The schism between Shia and Sunni Muslims goes back to the early days of Islam, when the death of Mohammed triggered conflict over the identity of his rightful successor. While the schism runs deep, and is present in fighting in Pakistan, Saudi Arabia, and Bahrain, in addition to Iraq, the influence of the Iranian Revolution of 1979 fundamentally and radically altered the dynamics in the relationship between the two sides. Despite the Persian -- as opposed to Arab -- ethnicity of the Iranian clerics who assumed power after the fall of the Shah, Shia Islam now had a major, and powerful, benefactor to match the wealth and political influence of the Sunnis, who globally outnumber Shiites and provide the majority populations of major Islamic countries like Saudi Arabia, Egypt, Indonesia, and Malaysia.

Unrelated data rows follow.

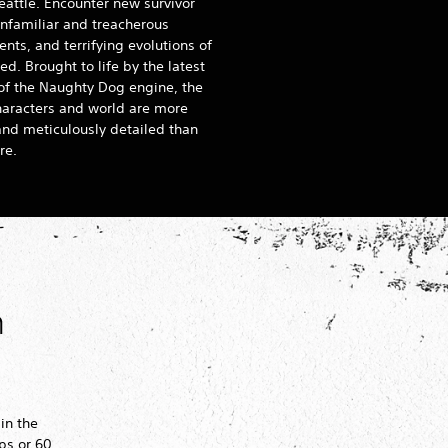
eattle. Encounter new survivor
nfamiliar and treacherous
nts, and terrifying evolutions of
ed. Brought to life by the latest
 of the Naughty Dog engine, the
haracters and world are more
 and meticulously detailed than
re.
h
 in the
ps or 60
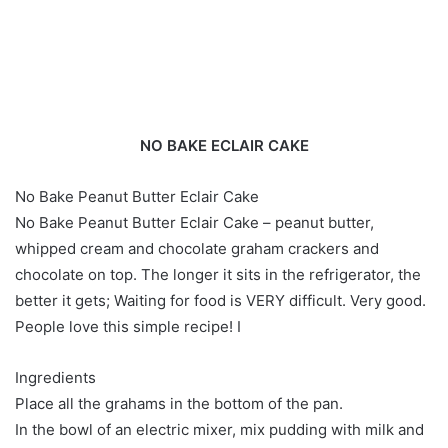
NO BAKE ECLAIR CAKE
No Bake Peanut Butter Eclair Cake
No Bake Peanut Butter Eclair Cake – peanut butter,
whipped cream and chocolate graham crackers and
chocolate on top. The longer it sits in the refrigerator, the
better it gets; Waiting for food is VERY difficult. Very good.
People love this simple recipe! I
Ingredients
Place all the grahams in the bottom of the pan.
In the bowl of an electric mixer, mix pudding with milk and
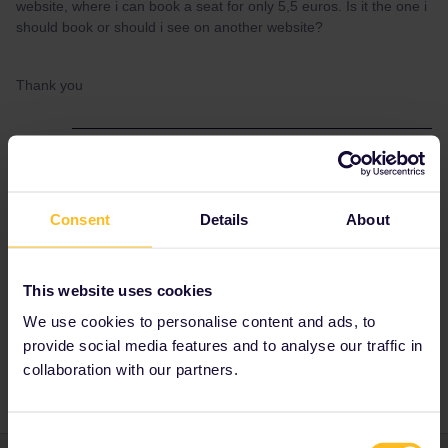
website, where i can book a seat for only 5,5 euros. Is it the one i
should book or should i see on another website?
Thank you
Best answer by
thibcabe
No, the 5.50€ reservation is not valid and you'll
get fined by SNCF.
Consent
Details
About
Either
use
https://int.bahn.de/en/buchung/start?
KL=2&ET=PASSZUSCHLAG
or Rail Europe to
This website uses cookies
save the fees from interrail.eu.
We use cookies to personalise content and ads, to
provide social media features and to analyse our traffic in
collaboration with our partners.
Consent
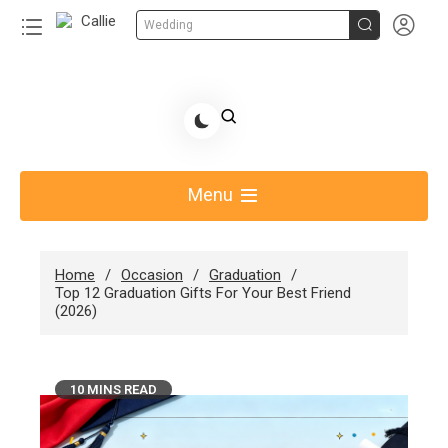


Wedding
Share Gift Ideas to Help Your Gift Giving-Callie
blog
Menu
Home
Occasion
Graduation
Top 12 Graduation Gifts For Your Best Friend
(2026)
10 MINS READ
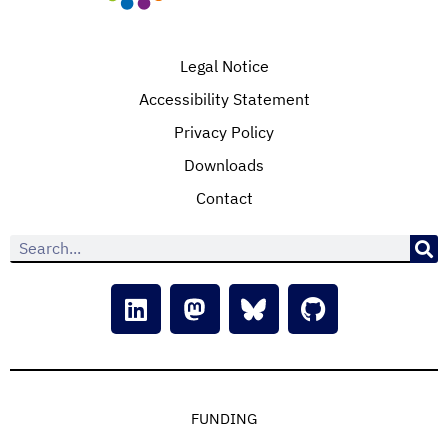
Legal Notice
Accessibility Statement
Privacy Policy
Downloads
Contact
FUNDING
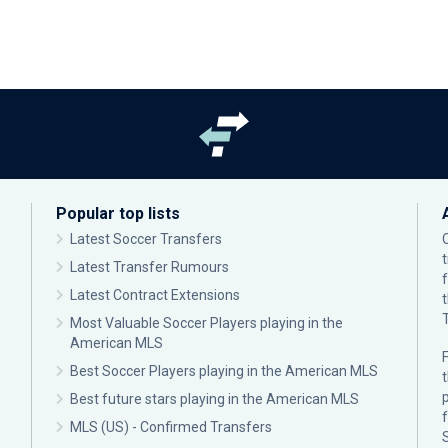
Popular top lists
Latest Soccer Transfers
Latest Transfer Rumours
Latest Contract Extensions
Most Valuable Soccer Players playing in the
American MLS
F
Best Soccer Players playing in the American MLS
p
Best future stars playing in the American MLS
MLS (US) - Confirmed Transfers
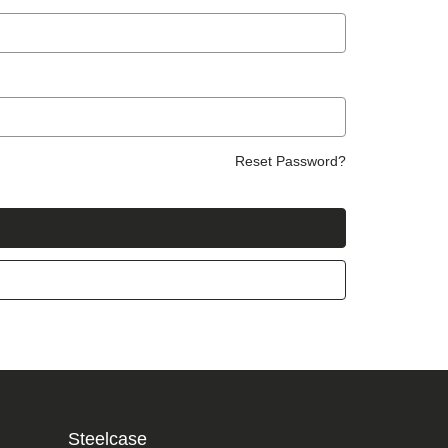
Reset Password?
Steelcase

Saddam Hussein's iron rule over Iraq, a majority Shiite country politically dominated by Sunnis, was justified by his claim to be the bulwark against the spread of Shia influence after the Iranian Revolution, as well as by his anti-Israel posturing and support for anti-Israel terrorist groups. Saddam's policies were highly discriminatory against the Shia, and, when the United States launched Operation Desert Storm in 1991 to evict Iraqi forces from Kuwait, Iraq's Shiites revolted against his brutal rule. After Desert Storm operations were halted, with Saddam's regime still in power, the Iraqi Army and security services were unleashed against the Shiites who, unlike the Kurds in the north, did not enjoy the protection of the U.S. military. Thousands of Iraqi Shiites were massacred, and the marshes that provided the historical home for many of these Shiites were drained to deny them their livelihoods and cultures.
When the Administration of President George W. Bush launched Operation Iraqi Freedom in 2003 with the goal of removing Saddam's regime from power, the country's Shiites were free to begin their fight for political power. The combined actions of the emergent Al Qaeda in the Mesopotamia terrorist organization, a militant Sunni movement, and the Mahdi Army of virulently anti-U.S. Shiite cleric Moqtada al-Sadr combined to ensure that Iraq would slide toward a civil war from which it has not and may never recover.
There is no doubt that the U.S. Government (with some dissenters) drastically underestimated the political fragility of Iraq and the extent to which Saddam Hussein's brutal rule kept a lid on the sectarian fighting that has raged since his fall.
A possible thesis statement, therefore, could read something like this: the U.S. invasion of Iraq ignited a conflict between Islamic sects that has destabilized the entire Middle East.